The second focus area, stretching from Sacramento to California avenues, has seen an influx of development over the past decade, with the construction of luxury apartment towers such as the NoCa Blu micro-apartments and MiCa Towers. Other developments planned for the stretch include the Project Logan apartments and Mexican restaurant Federales.

The third focus area, from Central Park to Kimball avenues, has the highest number of vacant storefronts, according to the presentation.

The entire corridor has 124 character buildings, or buildings that have architectural features and details that “define the built environment of the corridor,” compared to 111 non-character buildings, according to the city.

In creating a “special character overlay district,” city officials are asking residents what kinds of development they’d like to see on the Milwaukee Avenue stretch — and how best to preserve the street’s “character buildings.”

Credit: Mina Bloom/Block Club Chicago
About 60 residents attended the Milwaukee Avenue “special character overlay district” community meeting.

About 60 residents weighed in at a community meeting Wednesday evening at Avondale-Logandale Elementary School, 3212 W. George St., the second meeting to discuss the special district.

For some residents, boosting Milwaukee Avenue’s retail landscape is a priority.

“You want to be able to go to the little stores and talk to the shop owners,” 10-year resident Marcy Marzuki said. “Let’s bring that commercial idea back as much as we can. I know people say it’s all going to be big box stores, but let’s buck that trend.”

Greg Hare, a Logan Square resident of five years, said there are too many empty storefronts.

“The vacancies, from where I sit, is the No. 1 issue. It makes the area look rotten; it’s an optics thing,” Hare said. “If they’re empty, there’s nobody making any money there.
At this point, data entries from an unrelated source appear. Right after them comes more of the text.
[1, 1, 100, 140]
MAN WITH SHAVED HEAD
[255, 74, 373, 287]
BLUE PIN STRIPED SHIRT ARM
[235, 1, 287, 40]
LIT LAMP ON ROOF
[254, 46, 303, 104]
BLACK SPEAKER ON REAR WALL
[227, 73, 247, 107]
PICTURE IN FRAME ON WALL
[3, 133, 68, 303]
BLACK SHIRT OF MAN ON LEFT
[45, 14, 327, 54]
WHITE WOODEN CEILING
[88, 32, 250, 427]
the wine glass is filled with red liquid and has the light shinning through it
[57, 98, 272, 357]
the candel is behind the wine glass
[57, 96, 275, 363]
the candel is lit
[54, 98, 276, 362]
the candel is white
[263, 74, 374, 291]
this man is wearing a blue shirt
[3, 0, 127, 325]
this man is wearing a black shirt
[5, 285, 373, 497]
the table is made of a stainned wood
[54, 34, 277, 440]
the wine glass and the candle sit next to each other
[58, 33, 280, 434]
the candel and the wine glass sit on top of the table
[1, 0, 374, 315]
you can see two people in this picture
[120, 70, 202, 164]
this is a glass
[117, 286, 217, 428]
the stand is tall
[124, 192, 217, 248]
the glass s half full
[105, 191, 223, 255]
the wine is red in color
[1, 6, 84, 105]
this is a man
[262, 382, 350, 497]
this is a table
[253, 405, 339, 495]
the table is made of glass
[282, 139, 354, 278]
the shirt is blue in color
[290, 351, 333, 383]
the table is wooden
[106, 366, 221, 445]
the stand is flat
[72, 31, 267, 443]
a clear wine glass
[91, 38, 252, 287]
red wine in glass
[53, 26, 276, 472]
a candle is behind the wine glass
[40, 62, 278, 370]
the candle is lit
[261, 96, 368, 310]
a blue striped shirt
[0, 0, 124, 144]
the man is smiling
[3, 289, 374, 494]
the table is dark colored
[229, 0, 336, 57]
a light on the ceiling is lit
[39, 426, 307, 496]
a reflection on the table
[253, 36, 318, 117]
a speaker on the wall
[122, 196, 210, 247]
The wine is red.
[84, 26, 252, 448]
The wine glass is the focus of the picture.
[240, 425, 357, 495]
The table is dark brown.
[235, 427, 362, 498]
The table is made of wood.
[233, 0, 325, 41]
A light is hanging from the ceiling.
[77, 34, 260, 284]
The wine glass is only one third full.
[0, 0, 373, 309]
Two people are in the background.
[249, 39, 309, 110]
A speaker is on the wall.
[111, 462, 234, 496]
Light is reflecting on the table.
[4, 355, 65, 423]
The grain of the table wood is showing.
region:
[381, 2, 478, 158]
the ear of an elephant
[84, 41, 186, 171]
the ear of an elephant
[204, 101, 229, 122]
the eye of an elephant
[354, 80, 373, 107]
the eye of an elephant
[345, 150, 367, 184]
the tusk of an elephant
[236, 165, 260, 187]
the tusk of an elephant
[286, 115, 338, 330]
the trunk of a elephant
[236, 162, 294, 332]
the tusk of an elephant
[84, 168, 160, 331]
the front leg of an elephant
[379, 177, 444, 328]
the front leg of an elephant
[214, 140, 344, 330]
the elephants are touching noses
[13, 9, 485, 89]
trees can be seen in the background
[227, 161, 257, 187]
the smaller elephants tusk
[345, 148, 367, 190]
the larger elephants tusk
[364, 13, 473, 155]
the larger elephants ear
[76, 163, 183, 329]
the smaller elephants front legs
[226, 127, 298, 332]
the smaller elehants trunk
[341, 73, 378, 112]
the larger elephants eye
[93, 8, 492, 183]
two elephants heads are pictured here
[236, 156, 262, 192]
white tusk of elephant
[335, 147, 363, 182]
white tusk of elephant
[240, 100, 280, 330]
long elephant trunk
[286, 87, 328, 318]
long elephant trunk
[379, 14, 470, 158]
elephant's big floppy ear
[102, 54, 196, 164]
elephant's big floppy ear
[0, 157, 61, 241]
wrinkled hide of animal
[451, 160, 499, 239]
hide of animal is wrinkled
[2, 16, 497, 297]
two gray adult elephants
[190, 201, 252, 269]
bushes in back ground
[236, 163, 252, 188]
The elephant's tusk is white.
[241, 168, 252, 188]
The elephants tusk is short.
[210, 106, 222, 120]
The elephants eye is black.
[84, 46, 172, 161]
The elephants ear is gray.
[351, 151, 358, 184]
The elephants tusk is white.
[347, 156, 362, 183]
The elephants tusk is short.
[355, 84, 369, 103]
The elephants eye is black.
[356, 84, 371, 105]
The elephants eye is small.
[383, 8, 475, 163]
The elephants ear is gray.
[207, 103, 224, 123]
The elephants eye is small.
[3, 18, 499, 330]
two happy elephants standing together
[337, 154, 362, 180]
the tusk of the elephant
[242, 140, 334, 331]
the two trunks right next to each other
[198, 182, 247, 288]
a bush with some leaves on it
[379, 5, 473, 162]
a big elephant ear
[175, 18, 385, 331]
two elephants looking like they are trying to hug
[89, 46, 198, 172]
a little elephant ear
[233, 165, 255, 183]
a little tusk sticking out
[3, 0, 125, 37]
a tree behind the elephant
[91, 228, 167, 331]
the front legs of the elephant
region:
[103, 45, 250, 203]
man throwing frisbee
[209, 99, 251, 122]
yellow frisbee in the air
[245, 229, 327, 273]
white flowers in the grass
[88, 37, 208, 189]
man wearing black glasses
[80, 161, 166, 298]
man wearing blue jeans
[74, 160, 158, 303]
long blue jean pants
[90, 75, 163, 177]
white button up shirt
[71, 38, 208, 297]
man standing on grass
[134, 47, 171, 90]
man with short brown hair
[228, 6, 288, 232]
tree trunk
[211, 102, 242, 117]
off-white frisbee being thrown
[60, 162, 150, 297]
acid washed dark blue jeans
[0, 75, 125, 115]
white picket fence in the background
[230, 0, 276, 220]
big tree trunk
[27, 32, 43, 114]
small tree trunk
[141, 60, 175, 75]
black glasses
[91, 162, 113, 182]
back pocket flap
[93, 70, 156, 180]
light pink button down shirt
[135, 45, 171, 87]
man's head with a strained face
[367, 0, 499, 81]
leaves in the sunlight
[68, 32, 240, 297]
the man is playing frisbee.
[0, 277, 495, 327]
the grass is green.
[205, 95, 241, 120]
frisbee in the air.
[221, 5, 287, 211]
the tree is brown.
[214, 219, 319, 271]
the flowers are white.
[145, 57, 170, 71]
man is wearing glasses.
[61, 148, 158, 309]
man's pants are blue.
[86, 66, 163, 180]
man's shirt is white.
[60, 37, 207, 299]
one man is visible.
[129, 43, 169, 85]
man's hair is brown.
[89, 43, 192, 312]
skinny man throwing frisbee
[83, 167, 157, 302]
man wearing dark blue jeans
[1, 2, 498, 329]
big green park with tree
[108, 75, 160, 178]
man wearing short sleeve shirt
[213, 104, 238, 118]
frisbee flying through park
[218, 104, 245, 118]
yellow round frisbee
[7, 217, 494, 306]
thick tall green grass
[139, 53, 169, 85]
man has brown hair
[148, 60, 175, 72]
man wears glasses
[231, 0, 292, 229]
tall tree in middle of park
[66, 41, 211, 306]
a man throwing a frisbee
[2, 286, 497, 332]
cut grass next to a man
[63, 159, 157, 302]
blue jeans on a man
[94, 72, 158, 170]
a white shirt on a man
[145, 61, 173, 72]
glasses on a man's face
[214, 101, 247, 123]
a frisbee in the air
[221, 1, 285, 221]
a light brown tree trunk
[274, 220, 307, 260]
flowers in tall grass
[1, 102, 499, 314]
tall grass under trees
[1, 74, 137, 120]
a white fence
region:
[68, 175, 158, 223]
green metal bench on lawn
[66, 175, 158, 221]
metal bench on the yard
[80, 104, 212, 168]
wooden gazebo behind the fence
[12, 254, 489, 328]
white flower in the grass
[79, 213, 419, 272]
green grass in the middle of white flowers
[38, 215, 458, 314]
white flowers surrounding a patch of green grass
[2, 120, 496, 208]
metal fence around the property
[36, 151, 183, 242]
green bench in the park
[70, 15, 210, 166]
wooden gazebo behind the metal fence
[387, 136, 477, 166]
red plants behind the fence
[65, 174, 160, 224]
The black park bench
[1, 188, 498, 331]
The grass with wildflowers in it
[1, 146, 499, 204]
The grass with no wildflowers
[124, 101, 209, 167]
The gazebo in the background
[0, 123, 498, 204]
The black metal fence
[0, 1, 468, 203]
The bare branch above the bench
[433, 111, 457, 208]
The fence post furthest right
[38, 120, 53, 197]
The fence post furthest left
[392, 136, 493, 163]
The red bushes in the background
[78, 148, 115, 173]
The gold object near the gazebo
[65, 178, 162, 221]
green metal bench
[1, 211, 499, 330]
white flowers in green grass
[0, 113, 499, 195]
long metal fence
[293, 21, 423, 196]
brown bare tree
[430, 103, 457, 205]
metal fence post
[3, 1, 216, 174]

They’re not paying any taxes. … The buildings aren’t maintained when they’re vacant, they just slowly decay.”

Marzuki and Hare said the vacant CVS lot at 2065 N. Milwaukee Ave. is primed for redevelopment. Independently owned grocery store Farmer’s Best Market was eyeing the site, but plans have stalled.

Hare said a large grocer there would be ideal.

“I don’t want to see a 40-story residential building go there. I’d like to see things that kinda look like they belong on the street — things that everyone, not just the 10 people who live there, can enjoy,” Marzuki said.

On residential development, Betsy Elsaesser, a resident of Logan Square for 40 years, said the street needs more family-oriented housing.

“I don’t want to see another high-rise studio/one-bedroom building because I know there’s a lot of young people who come in and out of the neighborhood, but those are not the family homes we need more of,” Elsaesser said.

The city plan is in the early stages and requires City Council approval. A third community meeting will be held in a couple of months as city officials continue to collect feedback via the project website. The city hopes to wrap up the planning process in the fall.